Dataset records:
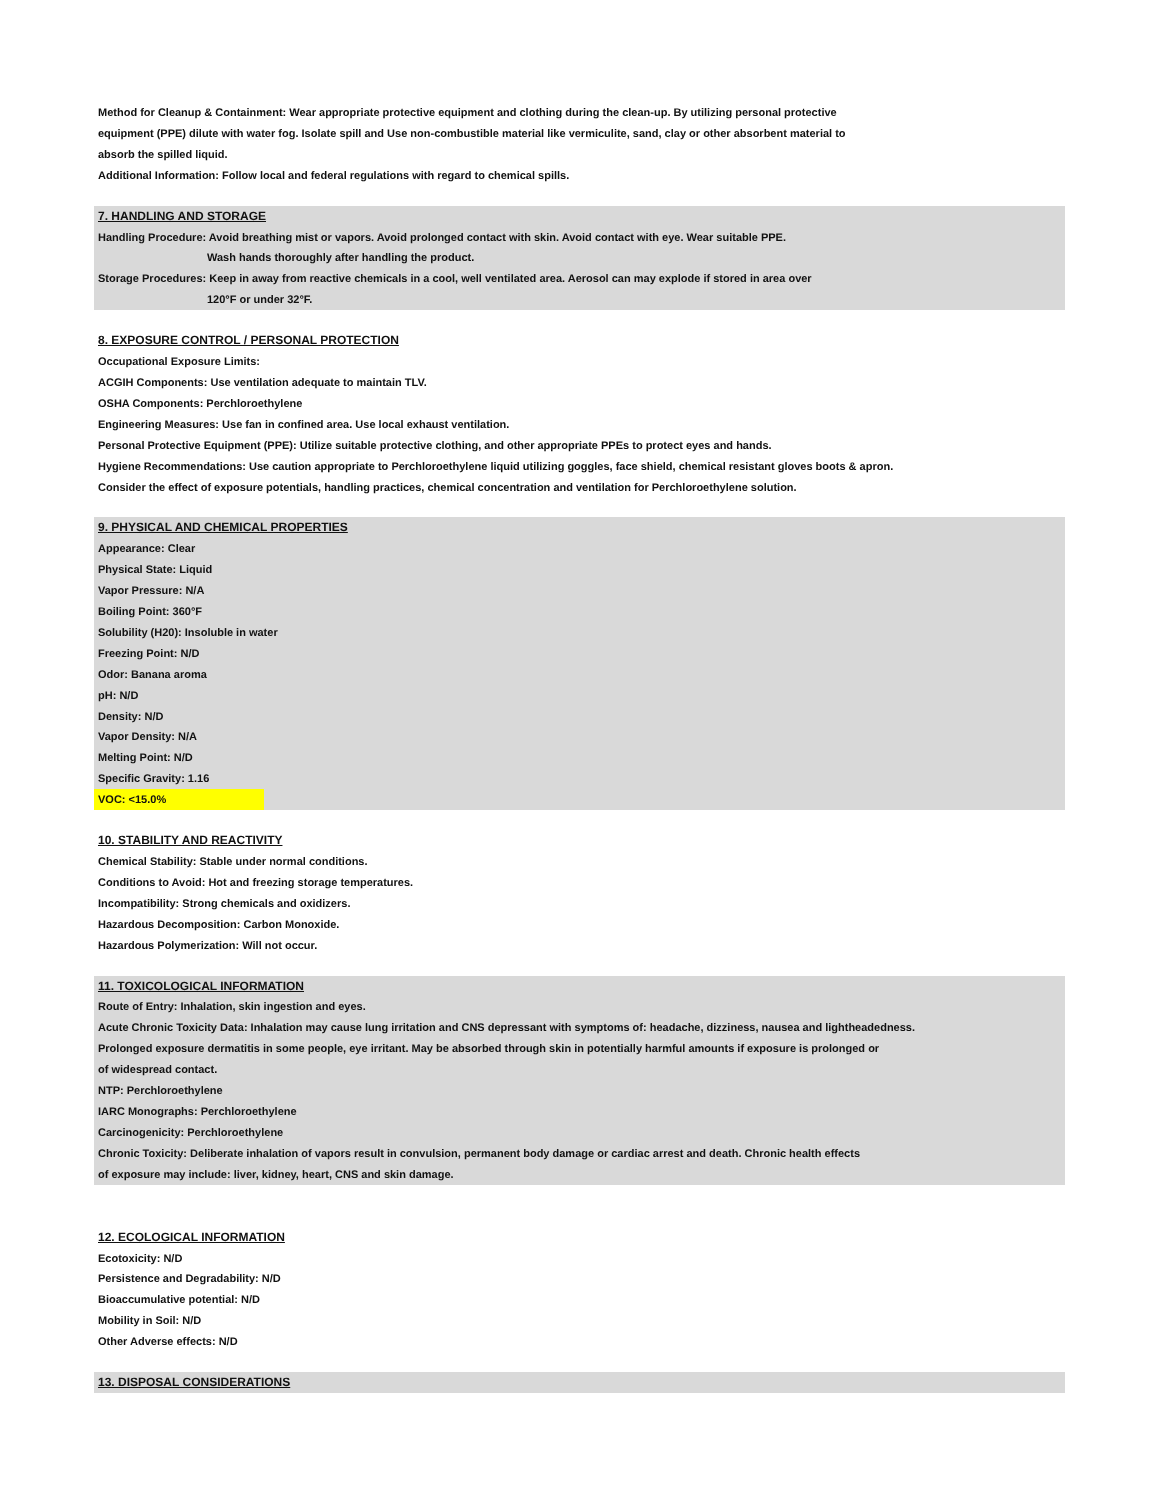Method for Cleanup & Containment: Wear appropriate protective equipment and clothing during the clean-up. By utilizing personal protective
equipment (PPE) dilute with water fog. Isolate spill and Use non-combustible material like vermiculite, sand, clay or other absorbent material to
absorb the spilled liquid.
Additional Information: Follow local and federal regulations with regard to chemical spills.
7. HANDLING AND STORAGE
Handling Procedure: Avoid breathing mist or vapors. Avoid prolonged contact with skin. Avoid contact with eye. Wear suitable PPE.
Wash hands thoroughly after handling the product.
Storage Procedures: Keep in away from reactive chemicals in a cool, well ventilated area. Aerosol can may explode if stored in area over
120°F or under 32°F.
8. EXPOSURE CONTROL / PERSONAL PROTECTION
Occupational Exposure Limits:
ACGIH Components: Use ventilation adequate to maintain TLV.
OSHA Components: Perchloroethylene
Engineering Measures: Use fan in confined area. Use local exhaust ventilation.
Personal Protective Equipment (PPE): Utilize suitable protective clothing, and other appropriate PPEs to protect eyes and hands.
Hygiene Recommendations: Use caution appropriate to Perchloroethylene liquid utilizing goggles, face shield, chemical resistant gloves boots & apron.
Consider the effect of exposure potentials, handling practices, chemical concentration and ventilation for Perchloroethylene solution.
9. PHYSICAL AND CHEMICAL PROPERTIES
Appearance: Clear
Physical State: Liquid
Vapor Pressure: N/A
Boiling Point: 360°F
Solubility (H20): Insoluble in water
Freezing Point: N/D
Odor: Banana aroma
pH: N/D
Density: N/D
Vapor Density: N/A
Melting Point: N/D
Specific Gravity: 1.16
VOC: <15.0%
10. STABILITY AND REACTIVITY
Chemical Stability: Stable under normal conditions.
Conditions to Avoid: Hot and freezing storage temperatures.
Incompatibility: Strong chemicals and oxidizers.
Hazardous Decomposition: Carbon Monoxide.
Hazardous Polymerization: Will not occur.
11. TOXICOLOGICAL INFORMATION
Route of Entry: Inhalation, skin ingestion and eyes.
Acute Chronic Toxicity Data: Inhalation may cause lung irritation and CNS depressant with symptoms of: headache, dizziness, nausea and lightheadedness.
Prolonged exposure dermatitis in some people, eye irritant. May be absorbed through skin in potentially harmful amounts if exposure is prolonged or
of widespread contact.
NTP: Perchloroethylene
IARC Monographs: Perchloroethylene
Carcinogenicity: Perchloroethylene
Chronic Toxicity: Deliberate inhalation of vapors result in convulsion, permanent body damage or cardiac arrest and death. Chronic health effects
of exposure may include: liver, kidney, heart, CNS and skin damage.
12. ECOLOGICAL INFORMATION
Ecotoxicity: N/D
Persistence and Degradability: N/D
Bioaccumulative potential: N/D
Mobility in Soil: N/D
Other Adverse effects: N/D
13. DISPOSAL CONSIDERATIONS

The problem: Only the lines from the one containing "Appearance: Clear" through the last line of the entries above should be copied, exactly as written.

Response to this task:
Appearance: Clear
Physical State: Liquid
Vapor Pressure: N/A
Boiling Point: 360°F
Solubility (H20): Insoluble in water
Freezing Point: N/D
Odor: Banana aroma
pH: N/D
Density: N/D
Vapor Density: N/A
Melting Point: N/D
Specific Gravity: 1.16
VOC: <15.0%
10. STABILITY AND REACTIVITY
Chemical Stability: Stable under normal conditions.
Conditions to Avoid: Hot and freezing storage temperatures.
Incompatibility: Strong chemicals and oxidizers.
Hazardous Decomposition: Carbon Monoxide.
Hazardous Polymerization: Will not occur.
11. TOXICOLOGICAL INFORMATION
Route of Entry: Inhalation, skin ingestion and eyes.
Acute Chronic Toxicity Data: Inhalation may cause lung irritation and CNS depressant with symptoms of: headache, dizziness, nausea and lightheadedness.
Prolonged exposure dermatitis in some people, eye irritant. May be absorbed through skin in potentially harmful amounts if exposure is prolonged or
of widespread contact.
NTP: Perchloroethylene
IARC Monographs: Perchloroethylene
Carcinogenicity: Perchloroethylene
Chronic Toxicity: Deliberate inhalation of vapors result in convulsion, permanent body damage or cardiac arrest and death. Chronic health effects
of exposure may include: liver, kidney, heart, CNS and skin damage.
12. ECOLOGICAL INFORMATION
Ecotoxicity: N/D
Persistence and Degradability: N/D
Bioaccumulative potential: N/D
Mobility in Soil: N/D
Other Adverse effects: N/D
13. DISPOSAL CONSIDERATIONS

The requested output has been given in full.